A group of scientist at Rutgers University pooled data from two dozen locations around the world and found sea levels rose several times faster in the 20th Century than in the past 2,800 years, speculating it is due to global warming, a new paper says.
The Rutgers University-led study found that global sea levels rose by about 5.5 inches (14 centimeters) in the 20th century, but the rate has soared to a foot per century (30 centimeters) since 1993. Without global warming, global sea levels would have risen by less than half the observed increase and might even have fallen, according to the study.
To figure out past sea levels and the rate of their rise, scientists conducted a “geological detective story,” according to Rutgers’ marine scientist Ben Horton, who co-authored the paper.

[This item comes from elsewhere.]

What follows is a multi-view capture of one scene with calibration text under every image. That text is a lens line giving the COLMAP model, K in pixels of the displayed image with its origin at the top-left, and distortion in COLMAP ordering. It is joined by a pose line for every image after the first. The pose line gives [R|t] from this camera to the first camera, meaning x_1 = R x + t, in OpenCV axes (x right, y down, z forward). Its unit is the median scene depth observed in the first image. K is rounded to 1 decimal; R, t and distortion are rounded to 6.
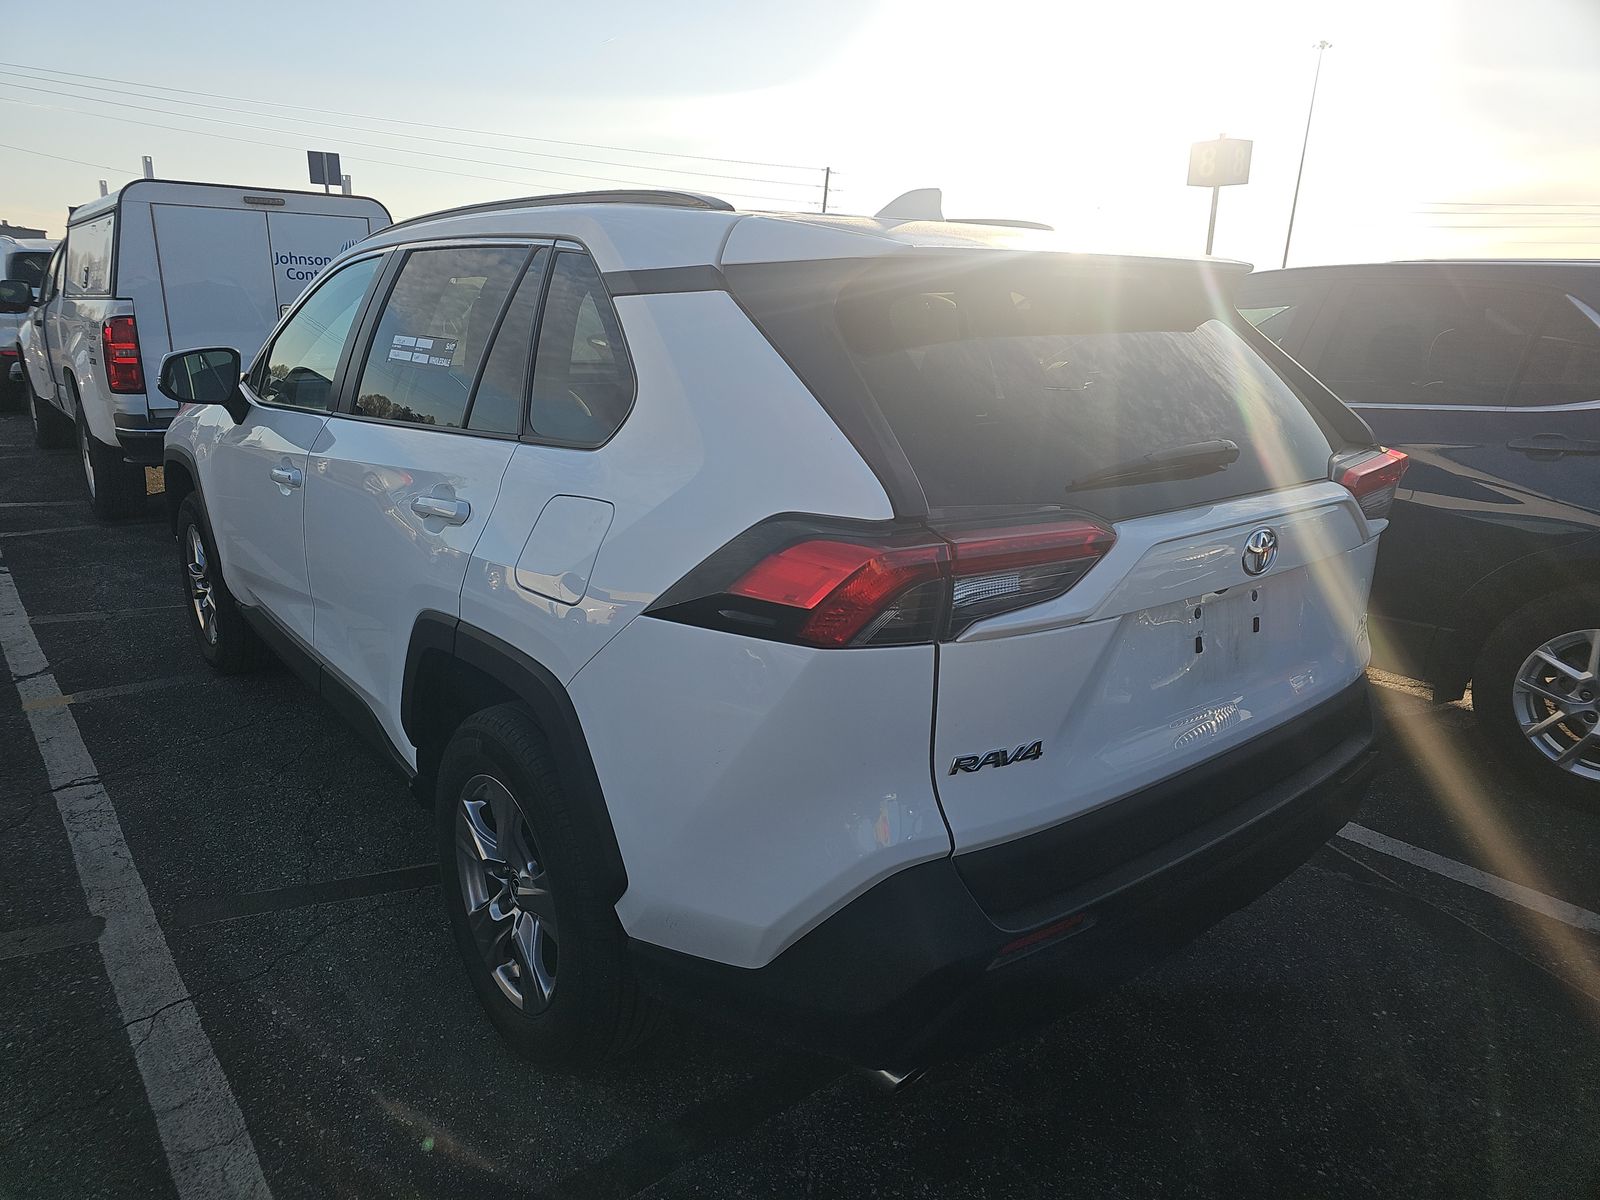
lens RADIAL K [[1072.1, 0, 806.7], [0, 1072.1, 599.0], [0, 0, 1]] dist [0.021512, -0.011623]
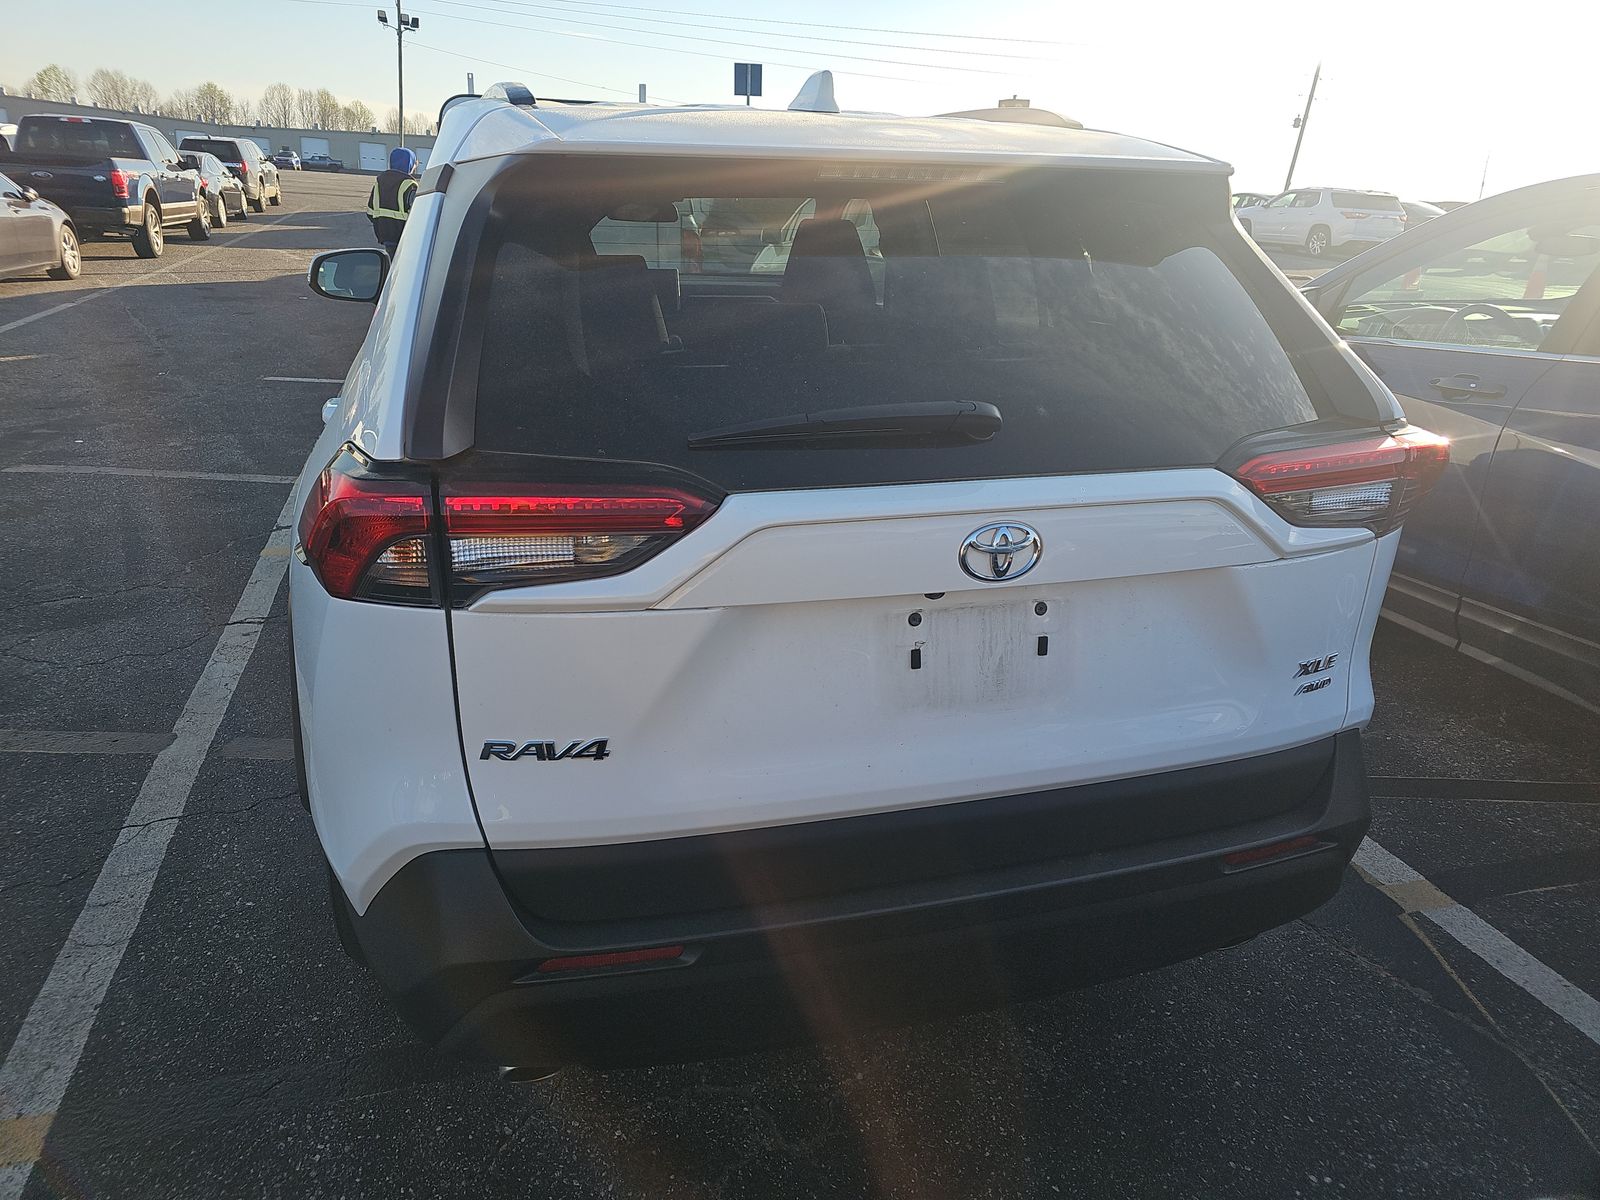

Horton said the international group of scientists combined studies on salt marshes, coral atolls, and archaeological sites that considered periods spanning three millennia to figure out the sea levels at different times. They also studied the reaction of single cell organisms that are sensitive to salinity to differences in sea levels, as well as mangroves, coral, and other clues in sediment cores. Using this data, they checked rates of rise against markers such as the rise of lead with the start of the industrial age and isotopes only seen in the atomic age.
The scientists said they have calculated with greater than 95 percent certainty that at least half, or more than 5 inches, of the sea level rise they detected during the 20th century had been directly caused by global warming.
“The 20th-century rise was extraordinary in the context of the last three millennia, and the rise over the last two decades has been even faster,” said Robert Kopp, an associated professor at Rutgers’ Department of Earth and Planetary Sciences and the study’s lead author, in a statement.
In a 2010 paper published by Southampton University, scientist estimated that the last time sea-levels had risen significantly was at the end of the last Ice Age, when water rose at a rate of 3.2 feet (1 meter) per century, interrupted by rapid “jumps” during which it rose by up to 8.2 feet (2.5 meters) per century. The findings were published in Global and Planetary Change.
The paper said that global sea levels rose by a total of more than 120 meters as the vast ice sheets of the last Ice Age melted. This melt-back lasted from about 19,000 to about 6,000 years ago, when the average rate of sea-level rise was roughly 3.2 feet (1 meter) per century.
In the new study, which limited its analysis to the three millennia up until the 1880s when the world was fully industrialized, the fastest rise in sea level was approximately 1 to 1.5 inches (3 to 4 centimeters) per century. Another interesting find was that global sea levels declined by about 3 inches (8 centimeters) from 1000 to 1400, a period when the planet cooled by about 0.4 degrees Fahrenheit (0.2 degrees Celsius).
“It is striking that we see this sea-level change associated with this slight global cooling,” Kopp said in a Rutgers’ statement. By comparison, the global average temperature today is about 1.8 degrees Fahrenheit [1 degree Celsius] higher than it was in the late 19th century.
Kopp’s study estimated that it’s very likely that global sea levels will rise by 1.7 to 4.3 feet in the 21st Century if the world continues to rely heavily upon fossil fuels. Phasing out fossil fuels could reduce levels to 0.8 to 2.0 feet, but that’s still an alarming estimate with more than one billion people living along shorelines around the world, and $11 trillion in assets sitting below the 100-year flood mark on the coasts.
The paper entitled Temperature-driven global sea-level variability in the Common Era was published on Monday in the Proceedings of the National Academy of Sciences.
A companion report published by Climate Central on Monday found that more than half of the 8,000 coastal floods observed at US tide gauge sites since 1950 would not have occurred if not for the global warming-induced component of sea-level rise.